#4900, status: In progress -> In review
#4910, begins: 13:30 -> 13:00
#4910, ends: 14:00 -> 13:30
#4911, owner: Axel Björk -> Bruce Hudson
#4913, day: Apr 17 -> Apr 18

--

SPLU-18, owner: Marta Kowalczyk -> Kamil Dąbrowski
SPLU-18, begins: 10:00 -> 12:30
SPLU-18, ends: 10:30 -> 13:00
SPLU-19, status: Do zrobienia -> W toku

> [TASK TO CARRY OUT]:
All lines carrying the word "begins" must be copied from the data above.

> [SOLUTION TO THE PROBLEM]:
#4910, begins: 13:30 -> 13:00
SPLU-18, begins: 10:00 -> 12:30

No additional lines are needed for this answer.